● WHAT IS NEEDED: Repeat the listing verbatim. Drop any pictures.

● AVAILABLE RECORDS:
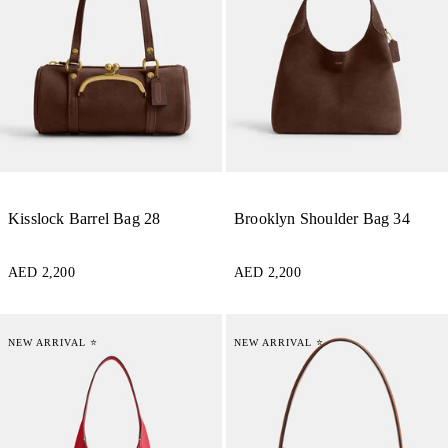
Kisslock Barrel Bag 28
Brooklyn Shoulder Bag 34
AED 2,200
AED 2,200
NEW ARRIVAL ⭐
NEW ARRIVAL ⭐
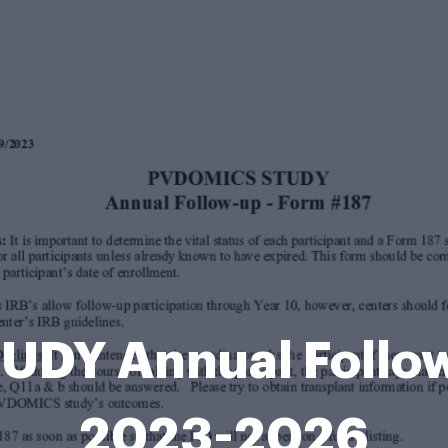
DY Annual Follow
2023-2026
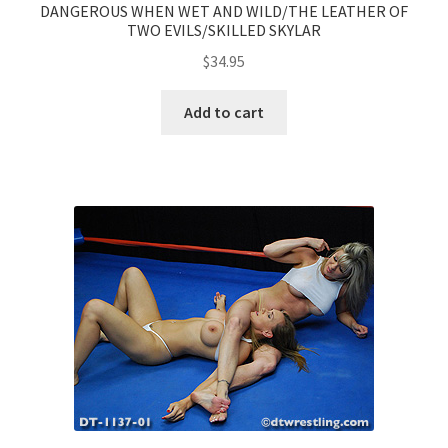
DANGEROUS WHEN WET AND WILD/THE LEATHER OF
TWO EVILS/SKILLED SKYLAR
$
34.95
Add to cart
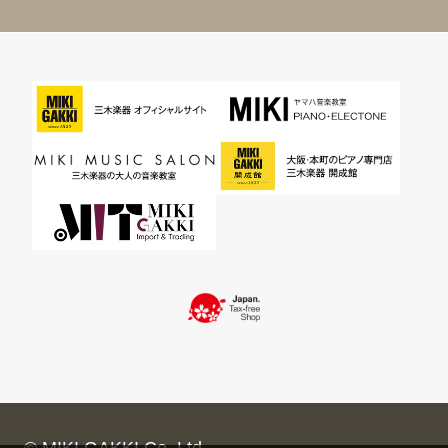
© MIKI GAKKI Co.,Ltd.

● EXERCISE OUTPUT:
Kisslock Barrel Bag 28
Brooklyn Shoulder Bag 34
AED 2,200
AED 2,200
NEW ARRIVAL ⭐
NEW ARRIVAL ⭐
DY Annual Follow
2023-2026
DANGEROUS WHEN WET AND WILD/THE LEATHER OF
TWO EVILS/SKILLED SKYLAR
$
34.95
Add to cart
© MIKI GAKKI Co.,Ltd.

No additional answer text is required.